With a key focus on recent developments and advances in the field, this book provides in-depth coverage of topics fundamental to the development of targeted therapeutics. The expansion of targeted modalities in rapidly evolving therapeutic areas, such as immune-oncology, and developments with respect to combination therapies, novel technologies, and the therapeutic application of antibody-drug conjugates, are presented. Additionally, the book builds upon topics discussed in the first edition (2012) where recent innovations warrant elaboration. This, the second edition of Development of Antibody-Based Therapeutics: Translational Considerations, represents a comprehensive evaluation of progress in the field, which sits alongside the first edition to inform, in detail, professional and academic researchers, as well as graduate students.

Features:
• Offers new insight into strategies for development of antibody-based therapeutics
• Discusses design of animal models in identifying potential risks to humans
• Shows how the flow of information from later to earlier stages of development can facilitate selection of more effective novel and next-generation drug candidates

Authors
• Mohammad A. Tabrizi, Ph.D. is a leader in translational sciences as related to development of antibody-based therapeutics. His product development experience spans many therapeutic areas including oncology and inflammatory disease, and his technical expertise includes preclinical pharmacology and safety, preclinical and clinical pharmacokinetics, pharmacodynamics, GLP-compliant bioanalytics, and clinical pharmacology of therapeutic monoclonal antibodies.
• Gadi G. Bornstein, Ph.D. has nearly twenty years of experience in Oncology R&D with an emphasis in preclinical antibody discovery and development. Dr. Bornstein currently leads and directs biologics discovery efforts at TESARO. He received his B.S. in biochemistry at the University of California, Davis and his doctoral degree in biochemistry at the University of Southern California Keck School of Medicine. Dr. Bornstein completed his postdoctoral training at Stanford University in the Division of Immunology and Rheumatology.
Following his postdoctoral training, Dr. Bornstein joined Amgen Fremont, Inc. (formerly Abgenix, Inc.) as a Staff Scientist in the Preclinical Oncology department. Dr. Bornstein has held roles of increasing responsibility at AstraZeneca, Pfizer, and Novartis, where he was a project team leader, lead biologist, and key contributor to scientific strategies for multiple oncology programs. Dr. Bornstein has authored numerous research papers, reviews, as well as book chapters, and is a co-inventor on multiple patents.
• Scott L. Klakamp, Ph.D. is one of the leading scientists in utilizing Surface Plasmon Resonance (SPR) and KinExA® to measure the binding kinetics and equilibrium dissociation constants of human monoclonal antibody/antigen complexes. He was the founder of SKD Consulting LLC and acted as Principal Consultant at that company during the development of this title. Prior to SKD Consulting LLC, he was the Vice President of Chemistry and Biochemistry at BiOptix Inc., a company that provided the 404pi biosensor. Dr. Klakamp has also held positions of increasing responsibility in the areas of analytical and biophysical characterization at Chiron, Amgen/Abgenix, AstraZeneca/MedImmune, and Takeda Pharmaceuticals.

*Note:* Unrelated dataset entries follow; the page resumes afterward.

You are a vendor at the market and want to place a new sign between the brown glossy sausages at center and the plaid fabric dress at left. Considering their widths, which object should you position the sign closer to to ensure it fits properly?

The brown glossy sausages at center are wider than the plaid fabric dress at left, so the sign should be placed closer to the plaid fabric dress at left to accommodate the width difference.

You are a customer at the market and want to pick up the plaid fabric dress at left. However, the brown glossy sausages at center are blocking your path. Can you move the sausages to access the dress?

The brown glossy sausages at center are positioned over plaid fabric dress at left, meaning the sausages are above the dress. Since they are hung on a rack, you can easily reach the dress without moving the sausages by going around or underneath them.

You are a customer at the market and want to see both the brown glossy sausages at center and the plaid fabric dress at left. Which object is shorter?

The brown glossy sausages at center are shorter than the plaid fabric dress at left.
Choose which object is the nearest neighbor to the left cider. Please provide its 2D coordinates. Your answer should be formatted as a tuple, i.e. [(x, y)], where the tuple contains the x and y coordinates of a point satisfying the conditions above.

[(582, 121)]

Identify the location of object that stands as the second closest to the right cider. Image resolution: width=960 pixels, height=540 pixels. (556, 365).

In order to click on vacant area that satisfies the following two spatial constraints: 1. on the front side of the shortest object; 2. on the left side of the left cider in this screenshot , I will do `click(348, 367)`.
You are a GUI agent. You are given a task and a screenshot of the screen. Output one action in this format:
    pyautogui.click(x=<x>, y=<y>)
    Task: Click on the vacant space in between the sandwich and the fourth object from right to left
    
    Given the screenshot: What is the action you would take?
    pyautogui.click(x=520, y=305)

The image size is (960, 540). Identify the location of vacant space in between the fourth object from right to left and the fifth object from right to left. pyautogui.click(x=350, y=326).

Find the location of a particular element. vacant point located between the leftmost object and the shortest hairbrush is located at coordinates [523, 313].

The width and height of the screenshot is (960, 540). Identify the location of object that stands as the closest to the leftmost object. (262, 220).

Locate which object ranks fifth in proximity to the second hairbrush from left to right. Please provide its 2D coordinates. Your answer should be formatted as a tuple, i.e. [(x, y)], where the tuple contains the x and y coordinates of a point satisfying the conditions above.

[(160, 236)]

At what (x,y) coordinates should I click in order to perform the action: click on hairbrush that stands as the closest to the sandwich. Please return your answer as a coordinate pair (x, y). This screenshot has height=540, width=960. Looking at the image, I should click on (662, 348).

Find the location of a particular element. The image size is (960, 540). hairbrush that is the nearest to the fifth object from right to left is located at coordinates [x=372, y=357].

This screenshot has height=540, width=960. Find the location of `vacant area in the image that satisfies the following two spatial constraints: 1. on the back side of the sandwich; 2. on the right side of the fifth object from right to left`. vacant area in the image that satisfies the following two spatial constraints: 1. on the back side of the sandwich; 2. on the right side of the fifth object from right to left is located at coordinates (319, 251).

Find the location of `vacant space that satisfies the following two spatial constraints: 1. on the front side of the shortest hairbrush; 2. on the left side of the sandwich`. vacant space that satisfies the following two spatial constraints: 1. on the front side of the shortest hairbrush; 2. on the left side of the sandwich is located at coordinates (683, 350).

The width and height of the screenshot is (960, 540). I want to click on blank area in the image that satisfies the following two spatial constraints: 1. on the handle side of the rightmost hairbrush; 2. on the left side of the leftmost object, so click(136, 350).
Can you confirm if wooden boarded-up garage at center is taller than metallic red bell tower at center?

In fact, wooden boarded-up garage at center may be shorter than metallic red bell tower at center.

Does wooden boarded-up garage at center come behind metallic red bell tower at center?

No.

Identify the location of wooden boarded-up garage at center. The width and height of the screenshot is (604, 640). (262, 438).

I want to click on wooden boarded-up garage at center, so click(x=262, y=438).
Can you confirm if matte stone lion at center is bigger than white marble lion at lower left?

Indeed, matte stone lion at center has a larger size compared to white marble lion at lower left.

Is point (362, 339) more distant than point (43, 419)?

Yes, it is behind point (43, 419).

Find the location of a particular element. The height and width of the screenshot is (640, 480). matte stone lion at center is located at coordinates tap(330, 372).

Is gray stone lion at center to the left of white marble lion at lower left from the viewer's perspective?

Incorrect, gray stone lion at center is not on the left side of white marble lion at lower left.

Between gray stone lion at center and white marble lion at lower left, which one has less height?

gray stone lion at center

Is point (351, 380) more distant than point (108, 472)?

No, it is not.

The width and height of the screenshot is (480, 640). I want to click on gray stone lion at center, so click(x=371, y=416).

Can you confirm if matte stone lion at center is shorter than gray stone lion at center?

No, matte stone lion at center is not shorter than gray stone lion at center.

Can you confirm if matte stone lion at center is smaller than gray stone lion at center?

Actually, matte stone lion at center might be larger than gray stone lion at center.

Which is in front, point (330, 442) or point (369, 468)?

Dr. Klakamp has been an author on over 30 research and review papers, book chapters, and patents. He has also been an invited speaker at numerous international and national meetings. Dr. Klakamp received his B.A. in Chemistry from Houghton College and his PhD in Chemistry at the Pennsylvania State University. From 1990 to 1993, he completed a postdoctoral fellowship (funded by a National Research Service Award from the National Institutes of Health) at the California Institute of Technology in bioinorganic chemistry.